Tad Devine and Jeff Weaver speak in Burlington two weeks ago.
Top advisers to Sen. Bernie Sanders (I-Vt.) responded to Tuesday's big losses with a heaping pile of metaphors — some mixed, some not — designed to demonstrate that he's still, you know, in the game.
Sanders' bid for the Democratic presidential nomination has always been "an uphill fight," campaign manager Jeff Weaver said late Wednesday during a strategy call with reporters.
But, said senior adviser Tad Devine, "We see a lot of daylight ahead and, you know, green pasture."
As for that 1,139 to 825 pledged-delegate lead that former secretary of state Hillary Clinton has accrued? That's "really the high water mark for the Clinton campaign," Weaver said.
"We are literally about halfway through the delegate-selection process in terms of the number of delegates," he added. "I don't want to overuse the sports analogies, but [it's] sort of halftime in this process."
"I agree we're at halftime here," Devine said. "We agree that we're behind, but we also think that we're going to win this game, and we're going to finish ahead, and we see a path to get there."
Metaphors aside, Sanders' strategy includes:
Taking advantage of a primary and caucus calendar that both campaigns believe favors Sanders in the coming weeks, by winning in Arizona, Idaho and Utah next Tuesday and then in Alaska, Hawaii and Washington four days later.
Racking up big wins in the delegate-heavy states of New York and California and, to a lesser extent, Pennsylvania.
In caucus states, picking up delegates on "the back end," as Devine put it, by outperforming Clinton in the county and state caucuses where delegates to the Democratic National Convention are actually selected.
Convincing delegates — pledged and un-pledged alike — that Sanders would be more likely to defeat Republican frontrunner Donald Trump in a general election.
"We anticipate, in the weeks and months to come, that we will steadily, consistently and successfully erode [Clinton's] current advantage in pledged delegates when we get through June 7," Weaver said, referring to the day that the final six states, including California, vote.
The Clinton campaign, of course, isn't buying it.
In a memo released Wednesday morning, after the former secretary of state won Florida, North Carolina, Ohio and Illinois, her campaign manager argued that she had run up "a nearly insurmountable lead."
The Missouri primary was still too close to call.
"The bottom-line results from last night: Hillary Clinton's pledged delegate lead grew by more than 40 percent, to a lead of more than 300," Robby Mook wrote in the memo, "leaving Sen.
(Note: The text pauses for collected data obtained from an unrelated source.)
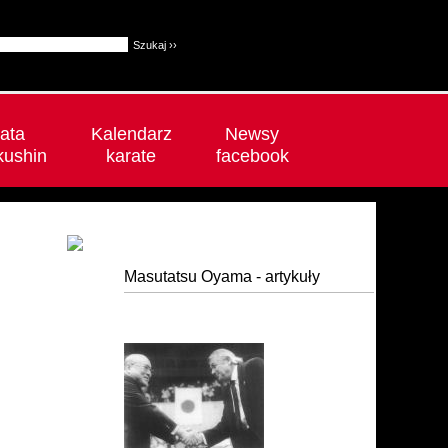
ata
Kalendarz
Newsy
kushin
karate
facebook
Masutatsu Oyama - artykuły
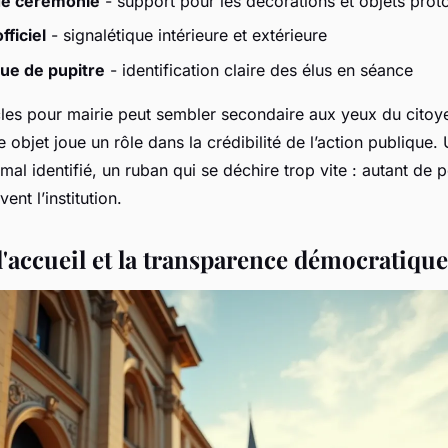
de cérémonie
- support pour les décorations et objets prot
ficiel
- signalétique intérieure et extérieure
que de pupitre
- identification claire des élus en séance
cles pour mairie
peut sembler secondaire aux yeux du citoy
 objet joue un rôle dans la crédibilité de l’action publique.
mal identifié, un ruban qui se déchire trop vite : autant de p
nt l’institution.
l'accueil et la transparence démocratique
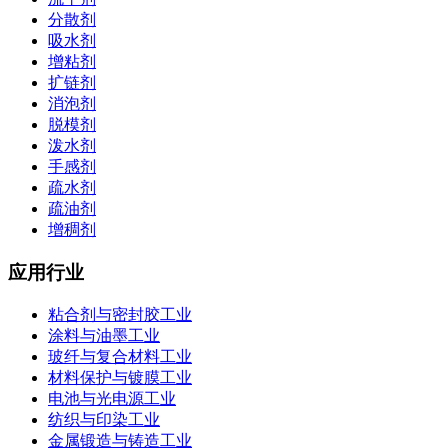
分散剂
吸水剂
增粘剂
扩链剂
消泡剂
脱模剂
泼水剂
手感剂
疏水剂
疏油剂
增稠剂
应用行业
粘合剂与密封胶工业
涂料与油墨工业
玻纤与复合材料工业
材料保护与镀膜工业
电池与光电源工业
纺织与印染工业
金属锻造与铸造工业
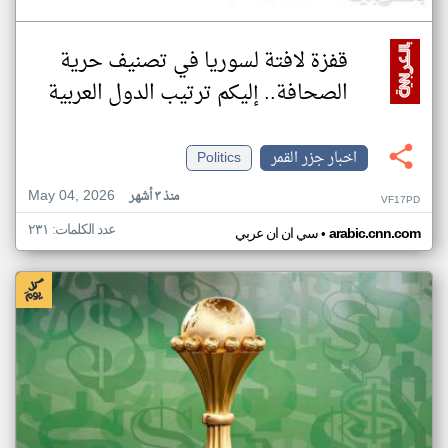
قفزة لافتة لسوريا في تصنيف حرية
الصحافة.. إليكم ترتيب الدول العربية
اخبار جزر القمر
Politics
May 04, 2026
منذ ٣ أشهر
VF17PD
عدد الكلمات: ٢٣١
•
arabic.cnn.com
سي ان ان عربي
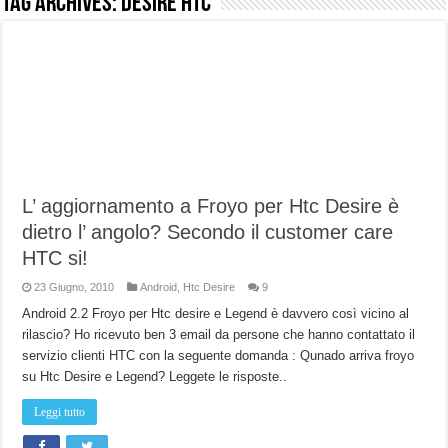
Tag Archives:
Desire HTC
NUASI B2-1: trascrizione e riassunti AI per le tue riunioni e lezioni universitarie
Dashcam 70mai A810 Lite: Piccola, 4K e molto efficace. Ecco come va in strada
NON Crederai a quanta LUCE fa questa Lampada Letour! – RECENSIONE
Cecotec Millor, recensione della mountain bike elettrica biammortizzata.
Chi l’ha detto che gli Open-Ear suonano male? Recensione EarFun Clip 2
BENKS OMNIWARRIOR: Più di un semplice vetro temperato!
L’ aggiornamento a Froyo per Htc Desire è
Brondi Amico Vero 4G: Focus su SOS, sicurezza e controllo da remoto.
dietro l’ angolo? Secondo il customer care
Brondi Amico VERO 4G : Focus su SOS e comandi da remoto
HTC si!
23 Giugno, 2010
Android
,
Htc Desire
9
Android 2.2 Froyo per Htc desire e Legend è davvero così vicino al
rilascio? Ho ricevuto ben 3 email da persone che hanno contattato il
servizio clienti HTC con la seguente domanda : Qunado arriva froyo
su Htc Desire e Legend? Leggete le risposte..
Leggi tutto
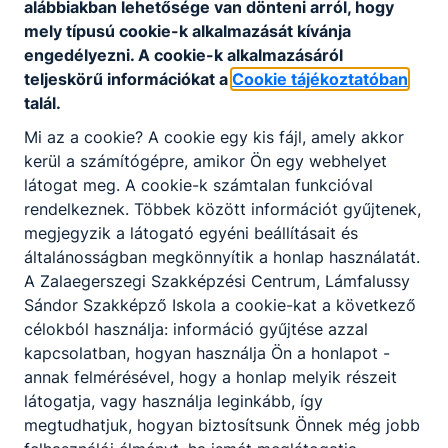
alábbiakban lehetősége van dönteni arról, hogy
mely típusú cookie-k alkalmazását kívánja
engedélyezni. A cookie-k alkalmazásáról
teljeskörű információkat a
Cookie tájékoztatóban
talál.
Partnereink
Mi az a cookie? A cookie egy kis fájl, amely akkor
kerül a számítógépre, amikor Ön egy webhelyet
látogat meg. A cookie-k számtalan funkcióval
rendelkeznek. Többek között információt gyűjtenek,
megjegyzik a látogató egyéni beállításait és
általánosságban megkönnyítik a honlap használatát.
A Zalaegerszegi Szakképzési Centrum, Lámfalussy
Sándor Szakképző Iskola a cookie-kat a következő
célokból használja: információ gyűjtése azzal
kapcsolatban, hogyan használja Ön a honlapot -
annak felmérésével, hogy a honlap melyik részeit
látogatja, vagy használja leginkább, így
megtudhatjuk, hogyan biztosítsunk Önnek még jobb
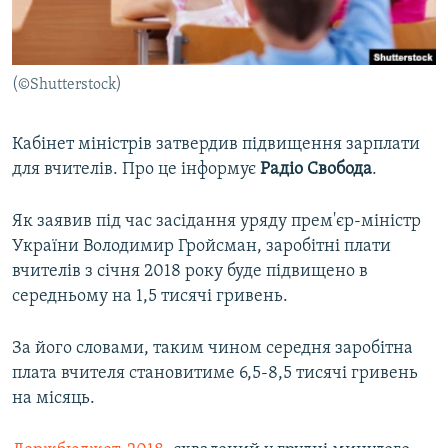
ВІДЕОУРОКИ «ELIFBE»
Русский
СВІДЧЕННЯ ОКУПАЦІЇ
Qırımtatar
(©Shutterstock)
УКРАЇНСЬКА ПРОБЛЕМА КРИМУ
ДОЛУЧАЙСЯ!
ІНФОГРАФІКА
Кабінет міністрів затвердив підвищення зарплати
для вчителів. Про це інформує
Радіо Свобода
.
Усі сайти RFE/RL
Як заявив під час засідання уряду прем'єр-міністр
України Володимир Гройсман, заробітні плати
вчителів з січня 2018 року буде підвищено в
середньому на 1,5 тисячі гривень.
За його словами, таким чином середня заробітна
плата вчителя становитиме 6,5-8,5 тисячі гривень
на місяць.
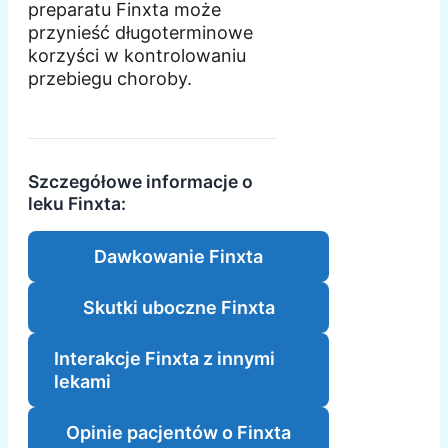
preparatu Finxta może
przynieść długoterminowe
korzyści w kontrolowaniu
przebiegu choroby.
Szczegółowe informacje o
leku Finxta:
Dawkowanie Finxta
Skutki uboczne Finxta
Interakcje Finxta z innymi
lekami
Opinie pacjentów o Finxta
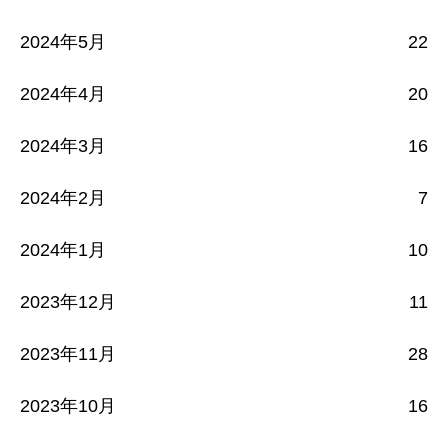
2024年5月
22
2024年4月
20
2024年3月
16
2024年2月
7
2024年1月
10
2023年12月
11
2023年11月
28
2023年10月
16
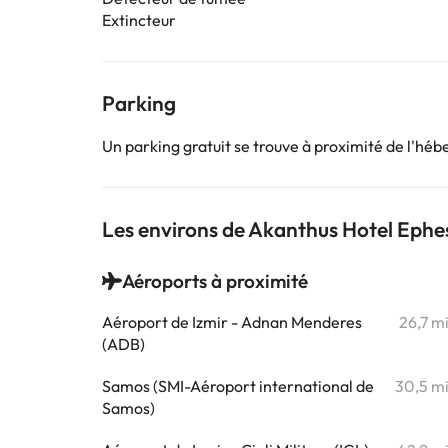
Extincteur
Parking
Un parking gratuit se trouve à proximité de l'hé
Les environs de Akanthus Hotel Ephe
Aéroports à proximité
Aéroport de Izmir - Adnan Menderes
26,7 m
(ADB)
Samos (SMI-Aéroport international de
30,5 m
Samos)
Sanders overwhelmingly behind in the nomination contest — and without a clear path to catching up."
Mook noted that Clinton's delegate advantage was nearly twice as large as any enjoyed by President Barack Obama in his successful 2008 campaign against Clinton. Moreover, he said, Clinton had already won 8.4 million votes in the current campaign — 2.5 million more than Sanders.
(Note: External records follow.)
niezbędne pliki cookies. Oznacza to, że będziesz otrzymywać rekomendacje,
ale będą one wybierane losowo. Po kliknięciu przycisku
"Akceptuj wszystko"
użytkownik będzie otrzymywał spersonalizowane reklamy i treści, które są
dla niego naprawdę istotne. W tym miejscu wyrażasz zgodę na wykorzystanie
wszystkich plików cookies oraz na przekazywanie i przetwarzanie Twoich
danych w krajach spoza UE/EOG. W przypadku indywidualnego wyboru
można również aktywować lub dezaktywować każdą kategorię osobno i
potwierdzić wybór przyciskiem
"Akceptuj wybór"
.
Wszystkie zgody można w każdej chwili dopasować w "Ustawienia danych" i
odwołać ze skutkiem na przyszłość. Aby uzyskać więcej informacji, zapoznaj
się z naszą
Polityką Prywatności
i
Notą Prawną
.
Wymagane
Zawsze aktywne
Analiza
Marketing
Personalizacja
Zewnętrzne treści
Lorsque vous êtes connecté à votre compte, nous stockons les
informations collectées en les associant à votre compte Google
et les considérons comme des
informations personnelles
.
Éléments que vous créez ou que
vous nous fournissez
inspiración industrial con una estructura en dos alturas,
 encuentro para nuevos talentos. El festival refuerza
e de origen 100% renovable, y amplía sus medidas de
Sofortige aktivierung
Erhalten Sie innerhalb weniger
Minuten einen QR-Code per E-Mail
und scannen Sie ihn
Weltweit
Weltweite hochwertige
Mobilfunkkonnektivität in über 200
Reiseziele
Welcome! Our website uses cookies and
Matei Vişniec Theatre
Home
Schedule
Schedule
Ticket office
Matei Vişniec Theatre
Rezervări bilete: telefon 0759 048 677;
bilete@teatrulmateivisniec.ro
In order to catch up, Sanders would have to win double-digit victories in most of the remaining states. Mook argued that, even if Sanders won by a 60-40 percent margin in California, New York and Pennsylvania, he would still be 120 delegates behind.
"Our pledged delegate lead is so significant that even a string of victories by Sen. Sanders over the next few weeks would have little impact on Secretary Clinton's position in the race," Mook said.